### THE DATA
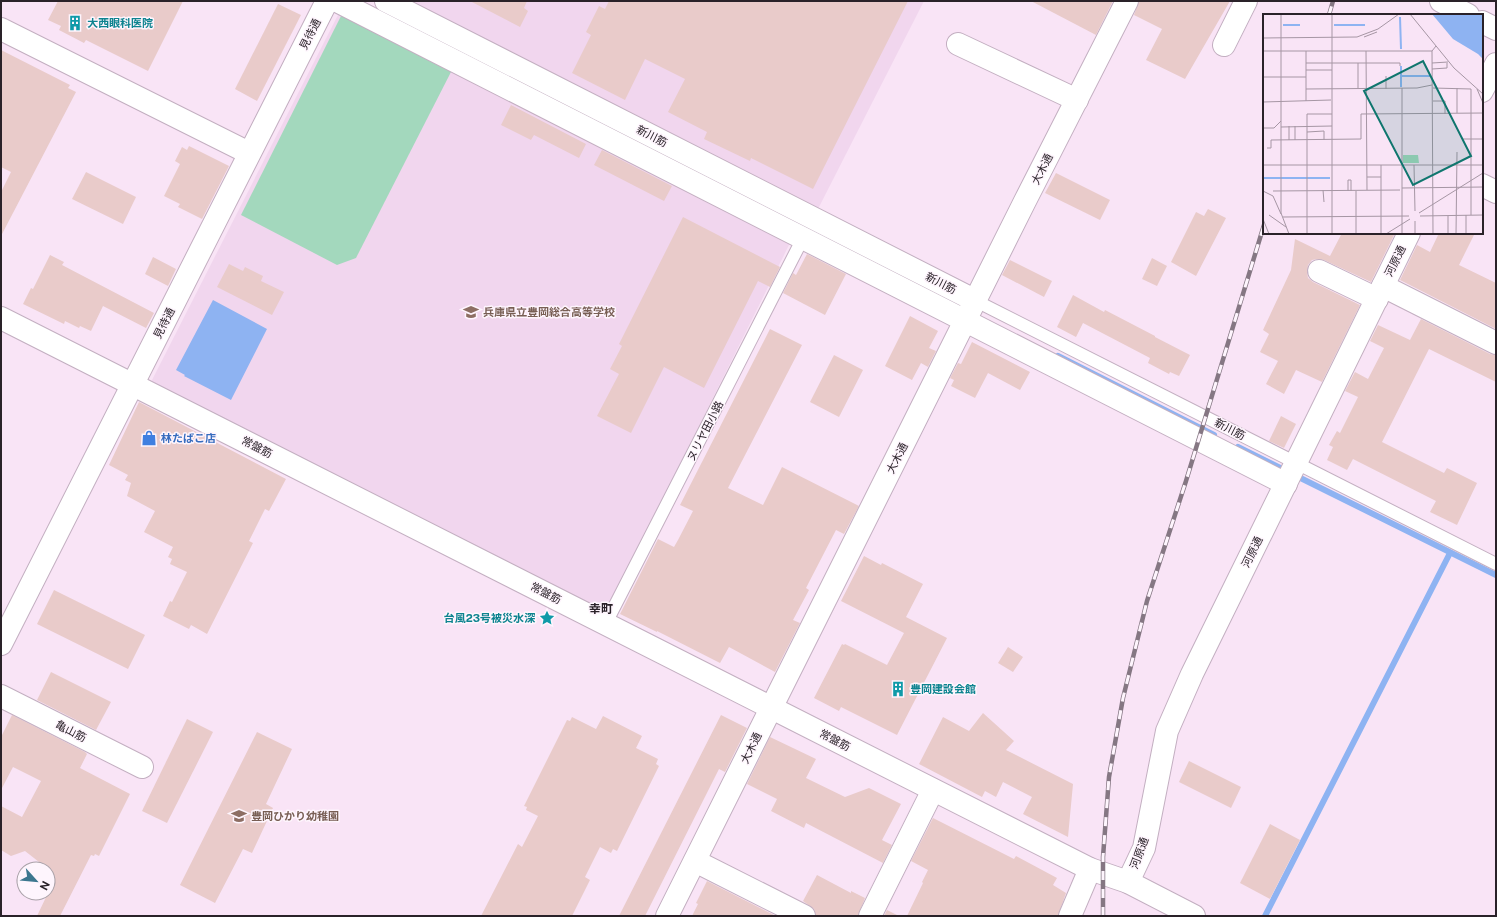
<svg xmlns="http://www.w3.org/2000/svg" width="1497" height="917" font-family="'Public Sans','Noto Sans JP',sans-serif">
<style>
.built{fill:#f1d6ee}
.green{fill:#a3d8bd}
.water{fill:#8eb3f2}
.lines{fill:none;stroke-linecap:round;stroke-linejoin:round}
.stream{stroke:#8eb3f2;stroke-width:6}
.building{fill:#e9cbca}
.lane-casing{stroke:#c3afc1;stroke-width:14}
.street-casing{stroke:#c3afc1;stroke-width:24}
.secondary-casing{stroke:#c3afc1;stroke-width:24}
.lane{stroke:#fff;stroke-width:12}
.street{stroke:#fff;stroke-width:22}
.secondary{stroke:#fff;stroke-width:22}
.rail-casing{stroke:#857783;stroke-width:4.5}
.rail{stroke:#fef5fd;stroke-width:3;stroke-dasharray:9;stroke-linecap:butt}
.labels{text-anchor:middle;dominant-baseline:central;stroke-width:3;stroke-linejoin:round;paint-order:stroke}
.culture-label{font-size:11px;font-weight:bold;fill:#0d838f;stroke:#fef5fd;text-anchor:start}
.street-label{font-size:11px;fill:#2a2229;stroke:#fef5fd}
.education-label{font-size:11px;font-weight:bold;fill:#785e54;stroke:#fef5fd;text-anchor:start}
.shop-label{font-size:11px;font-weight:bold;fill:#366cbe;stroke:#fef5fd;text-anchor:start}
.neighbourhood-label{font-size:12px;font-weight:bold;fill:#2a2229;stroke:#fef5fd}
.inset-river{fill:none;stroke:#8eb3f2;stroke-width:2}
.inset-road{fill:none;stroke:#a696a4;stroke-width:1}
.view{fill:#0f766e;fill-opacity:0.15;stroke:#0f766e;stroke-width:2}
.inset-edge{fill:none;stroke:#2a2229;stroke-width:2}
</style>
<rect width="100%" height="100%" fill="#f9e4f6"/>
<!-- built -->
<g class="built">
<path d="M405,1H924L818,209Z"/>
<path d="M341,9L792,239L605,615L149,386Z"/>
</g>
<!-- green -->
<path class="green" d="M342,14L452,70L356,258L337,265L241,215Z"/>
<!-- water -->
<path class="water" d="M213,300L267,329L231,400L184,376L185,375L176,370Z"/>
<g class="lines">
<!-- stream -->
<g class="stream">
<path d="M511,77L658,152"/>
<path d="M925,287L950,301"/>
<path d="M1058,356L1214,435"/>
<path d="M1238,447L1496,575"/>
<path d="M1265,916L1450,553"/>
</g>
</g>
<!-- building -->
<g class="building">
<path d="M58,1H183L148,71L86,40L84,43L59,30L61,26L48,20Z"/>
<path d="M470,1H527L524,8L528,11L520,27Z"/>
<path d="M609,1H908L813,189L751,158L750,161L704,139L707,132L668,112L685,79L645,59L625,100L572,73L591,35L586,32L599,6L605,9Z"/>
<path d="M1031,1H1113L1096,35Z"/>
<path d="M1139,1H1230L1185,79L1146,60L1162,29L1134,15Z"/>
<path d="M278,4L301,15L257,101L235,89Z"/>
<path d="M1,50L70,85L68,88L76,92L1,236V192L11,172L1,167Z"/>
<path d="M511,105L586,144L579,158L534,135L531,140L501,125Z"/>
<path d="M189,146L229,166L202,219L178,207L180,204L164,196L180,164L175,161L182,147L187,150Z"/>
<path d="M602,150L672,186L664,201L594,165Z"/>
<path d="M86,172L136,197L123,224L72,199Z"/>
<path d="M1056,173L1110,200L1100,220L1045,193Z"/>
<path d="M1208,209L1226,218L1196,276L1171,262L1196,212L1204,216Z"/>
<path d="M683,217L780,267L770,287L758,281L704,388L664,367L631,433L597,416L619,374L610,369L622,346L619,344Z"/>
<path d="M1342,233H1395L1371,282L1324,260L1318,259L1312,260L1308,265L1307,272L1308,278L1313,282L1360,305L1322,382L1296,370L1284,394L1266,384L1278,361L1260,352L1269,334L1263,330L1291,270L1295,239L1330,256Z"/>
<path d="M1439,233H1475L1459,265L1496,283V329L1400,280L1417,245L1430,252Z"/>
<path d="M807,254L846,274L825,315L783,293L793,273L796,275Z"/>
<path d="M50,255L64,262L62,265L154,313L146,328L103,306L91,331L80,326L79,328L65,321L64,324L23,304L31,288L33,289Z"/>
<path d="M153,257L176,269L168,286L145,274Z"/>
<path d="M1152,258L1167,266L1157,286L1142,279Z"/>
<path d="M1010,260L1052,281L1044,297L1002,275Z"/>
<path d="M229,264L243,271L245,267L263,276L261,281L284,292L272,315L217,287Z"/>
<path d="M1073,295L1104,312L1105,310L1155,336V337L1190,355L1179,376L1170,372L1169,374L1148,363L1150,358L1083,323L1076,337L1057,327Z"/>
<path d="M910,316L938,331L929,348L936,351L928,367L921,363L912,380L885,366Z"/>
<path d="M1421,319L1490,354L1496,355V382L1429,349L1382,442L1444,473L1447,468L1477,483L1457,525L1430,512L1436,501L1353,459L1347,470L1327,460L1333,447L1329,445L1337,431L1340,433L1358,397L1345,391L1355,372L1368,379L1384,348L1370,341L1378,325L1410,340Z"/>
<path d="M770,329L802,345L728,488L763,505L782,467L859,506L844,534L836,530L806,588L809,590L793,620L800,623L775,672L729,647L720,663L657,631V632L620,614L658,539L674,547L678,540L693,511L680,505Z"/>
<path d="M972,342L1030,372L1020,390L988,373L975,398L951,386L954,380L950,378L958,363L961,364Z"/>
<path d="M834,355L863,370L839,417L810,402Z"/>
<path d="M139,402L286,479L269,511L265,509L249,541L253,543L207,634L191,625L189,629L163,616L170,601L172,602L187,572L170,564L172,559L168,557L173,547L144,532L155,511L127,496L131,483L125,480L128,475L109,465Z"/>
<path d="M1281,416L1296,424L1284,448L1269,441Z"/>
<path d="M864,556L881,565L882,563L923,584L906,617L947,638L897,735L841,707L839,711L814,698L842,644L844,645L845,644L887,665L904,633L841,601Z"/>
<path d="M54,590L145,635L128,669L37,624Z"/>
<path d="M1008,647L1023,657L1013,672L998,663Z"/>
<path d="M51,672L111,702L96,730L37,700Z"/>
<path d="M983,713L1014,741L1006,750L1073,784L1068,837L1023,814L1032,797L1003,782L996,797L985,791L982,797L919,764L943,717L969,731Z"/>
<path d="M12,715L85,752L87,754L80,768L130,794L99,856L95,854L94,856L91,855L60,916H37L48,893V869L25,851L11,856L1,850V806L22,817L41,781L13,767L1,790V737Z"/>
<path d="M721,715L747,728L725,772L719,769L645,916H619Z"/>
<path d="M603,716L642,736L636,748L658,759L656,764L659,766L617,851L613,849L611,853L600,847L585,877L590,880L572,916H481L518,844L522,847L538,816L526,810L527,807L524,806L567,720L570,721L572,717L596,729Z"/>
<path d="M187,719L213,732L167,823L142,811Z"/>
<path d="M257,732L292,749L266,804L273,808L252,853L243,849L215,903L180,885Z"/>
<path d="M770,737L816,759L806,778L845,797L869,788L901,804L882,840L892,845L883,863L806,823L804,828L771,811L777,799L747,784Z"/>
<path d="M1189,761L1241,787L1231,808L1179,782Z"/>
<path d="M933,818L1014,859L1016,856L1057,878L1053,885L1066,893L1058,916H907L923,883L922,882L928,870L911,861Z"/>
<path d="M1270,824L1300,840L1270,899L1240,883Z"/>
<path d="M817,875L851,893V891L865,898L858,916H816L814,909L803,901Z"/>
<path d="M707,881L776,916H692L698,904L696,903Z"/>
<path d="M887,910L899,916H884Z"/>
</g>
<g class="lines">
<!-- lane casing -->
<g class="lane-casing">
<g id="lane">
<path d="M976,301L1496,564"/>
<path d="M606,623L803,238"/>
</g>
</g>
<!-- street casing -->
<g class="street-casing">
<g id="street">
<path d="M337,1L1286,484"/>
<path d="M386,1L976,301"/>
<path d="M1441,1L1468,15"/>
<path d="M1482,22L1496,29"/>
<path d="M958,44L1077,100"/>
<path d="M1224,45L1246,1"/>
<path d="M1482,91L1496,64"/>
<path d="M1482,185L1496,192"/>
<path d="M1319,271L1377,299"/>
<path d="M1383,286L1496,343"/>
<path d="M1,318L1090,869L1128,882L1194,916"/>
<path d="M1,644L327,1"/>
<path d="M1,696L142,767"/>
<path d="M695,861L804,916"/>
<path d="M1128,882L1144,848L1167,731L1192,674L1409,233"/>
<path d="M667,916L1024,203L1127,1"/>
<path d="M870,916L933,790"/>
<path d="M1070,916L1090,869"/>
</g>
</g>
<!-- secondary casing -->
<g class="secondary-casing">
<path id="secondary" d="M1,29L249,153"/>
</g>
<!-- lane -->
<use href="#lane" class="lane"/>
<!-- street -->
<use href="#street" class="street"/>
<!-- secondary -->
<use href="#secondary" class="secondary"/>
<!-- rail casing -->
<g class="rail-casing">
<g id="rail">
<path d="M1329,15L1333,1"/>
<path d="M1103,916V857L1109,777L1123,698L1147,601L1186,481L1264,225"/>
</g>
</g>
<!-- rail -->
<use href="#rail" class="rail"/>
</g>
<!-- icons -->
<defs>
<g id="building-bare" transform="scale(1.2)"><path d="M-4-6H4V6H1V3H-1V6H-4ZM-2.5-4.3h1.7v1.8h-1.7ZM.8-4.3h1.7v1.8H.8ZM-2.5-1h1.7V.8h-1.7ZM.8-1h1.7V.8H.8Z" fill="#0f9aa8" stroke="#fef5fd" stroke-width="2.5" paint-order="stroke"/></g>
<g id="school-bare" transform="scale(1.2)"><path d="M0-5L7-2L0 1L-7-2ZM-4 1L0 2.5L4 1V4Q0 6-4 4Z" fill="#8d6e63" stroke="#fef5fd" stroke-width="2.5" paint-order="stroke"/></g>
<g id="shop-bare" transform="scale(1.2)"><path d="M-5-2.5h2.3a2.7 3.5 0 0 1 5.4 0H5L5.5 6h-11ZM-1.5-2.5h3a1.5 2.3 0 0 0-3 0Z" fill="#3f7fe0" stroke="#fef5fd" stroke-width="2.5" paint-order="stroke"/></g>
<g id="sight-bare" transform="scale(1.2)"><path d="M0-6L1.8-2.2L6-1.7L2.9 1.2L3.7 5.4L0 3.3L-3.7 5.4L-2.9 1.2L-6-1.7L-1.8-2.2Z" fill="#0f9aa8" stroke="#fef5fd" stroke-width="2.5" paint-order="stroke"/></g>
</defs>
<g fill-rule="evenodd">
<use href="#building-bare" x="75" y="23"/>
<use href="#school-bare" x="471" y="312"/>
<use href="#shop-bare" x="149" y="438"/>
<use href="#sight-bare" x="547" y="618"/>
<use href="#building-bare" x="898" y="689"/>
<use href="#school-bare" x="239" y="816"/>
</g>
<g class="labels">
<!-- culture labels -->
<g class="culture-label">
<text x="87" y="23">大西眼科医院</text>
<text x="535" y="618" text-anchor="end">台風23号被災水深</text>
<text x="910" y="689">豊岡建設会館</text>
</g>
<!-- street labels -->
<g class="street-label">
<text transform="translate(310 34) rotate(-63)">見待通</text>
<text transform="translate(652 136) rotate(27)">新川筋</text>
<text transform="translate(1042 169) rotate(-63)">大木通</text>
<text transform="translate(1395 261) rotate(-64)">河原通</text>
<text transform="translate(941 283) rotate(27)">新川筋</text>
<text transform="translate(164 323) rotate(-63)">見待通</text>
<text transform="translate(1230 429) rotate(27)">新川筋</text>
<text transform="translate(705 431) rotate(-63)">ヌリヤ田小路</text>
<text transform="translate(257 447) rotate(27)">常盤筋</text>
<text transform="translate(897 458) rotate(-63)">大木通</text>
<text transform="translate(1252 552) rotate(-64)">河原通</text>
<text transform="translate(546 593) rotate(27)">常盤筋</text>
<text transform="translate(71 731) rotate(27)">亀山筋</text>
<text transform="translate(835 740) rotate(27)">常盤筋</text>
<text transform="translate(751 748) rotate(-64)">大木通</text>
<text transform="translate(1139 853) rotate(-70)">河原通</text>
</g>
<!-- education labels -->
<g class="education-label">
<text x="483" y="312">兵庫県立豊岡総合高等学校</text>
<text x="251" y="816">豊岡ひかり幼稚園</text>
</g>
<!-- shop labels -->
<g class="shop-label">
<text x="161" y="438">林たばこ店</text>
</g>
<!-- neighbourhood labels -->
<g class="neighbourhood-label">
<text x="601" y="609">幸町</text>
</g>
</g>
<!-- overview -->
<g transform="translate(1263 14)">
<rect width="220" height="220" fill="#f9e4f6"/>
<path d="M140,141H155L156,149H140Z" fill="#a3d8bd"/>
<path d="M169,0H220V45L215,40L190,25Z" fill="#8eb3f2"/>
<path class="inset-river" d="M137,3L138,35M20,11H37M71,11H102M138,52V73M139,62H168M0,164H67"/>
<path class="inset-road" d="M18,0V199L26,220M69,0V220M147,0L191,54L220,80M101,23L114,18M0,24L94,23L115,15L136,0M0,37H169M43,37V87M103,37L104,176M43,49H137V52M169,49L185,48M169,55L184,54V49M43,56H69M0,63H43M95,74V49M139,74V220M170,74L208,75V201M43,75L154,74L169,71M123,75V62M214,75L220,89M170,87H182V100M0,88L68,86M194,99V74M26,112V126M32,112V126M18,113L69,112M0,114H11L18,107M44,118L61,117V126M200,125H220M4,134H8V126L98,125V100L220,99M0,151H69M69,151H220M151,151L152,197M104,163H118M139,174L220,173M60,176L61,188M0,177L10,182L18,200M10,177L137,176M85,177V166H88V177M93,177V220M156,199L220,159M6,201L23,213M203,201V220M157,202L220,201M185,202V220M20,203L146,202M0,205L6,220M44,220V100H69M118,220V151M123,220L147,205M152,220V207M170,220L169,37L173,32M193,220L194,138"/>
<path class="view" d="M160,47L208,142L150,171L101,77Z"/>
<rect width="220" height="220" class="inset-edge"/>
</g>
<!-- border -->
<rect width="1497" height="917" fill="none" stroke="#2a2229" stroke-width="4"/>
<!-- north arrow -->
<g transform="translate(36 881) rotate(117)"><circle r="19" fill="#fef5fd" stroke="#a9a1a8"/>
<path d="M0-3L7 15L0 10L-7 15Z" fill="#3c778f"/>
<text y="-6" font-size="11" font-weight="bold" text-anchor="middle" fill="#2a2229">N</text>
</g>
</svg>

### PROBLEM DETAILS
Which of the lines above include the word "education"? List those lines.

### COMPLETED EXERCISE
.education-label{font-size:11px;font-weight:bold;fill:#785e54;stroke:#fef5fd;text-anchor:start}
<!-- education labels -->
<g class="education-label">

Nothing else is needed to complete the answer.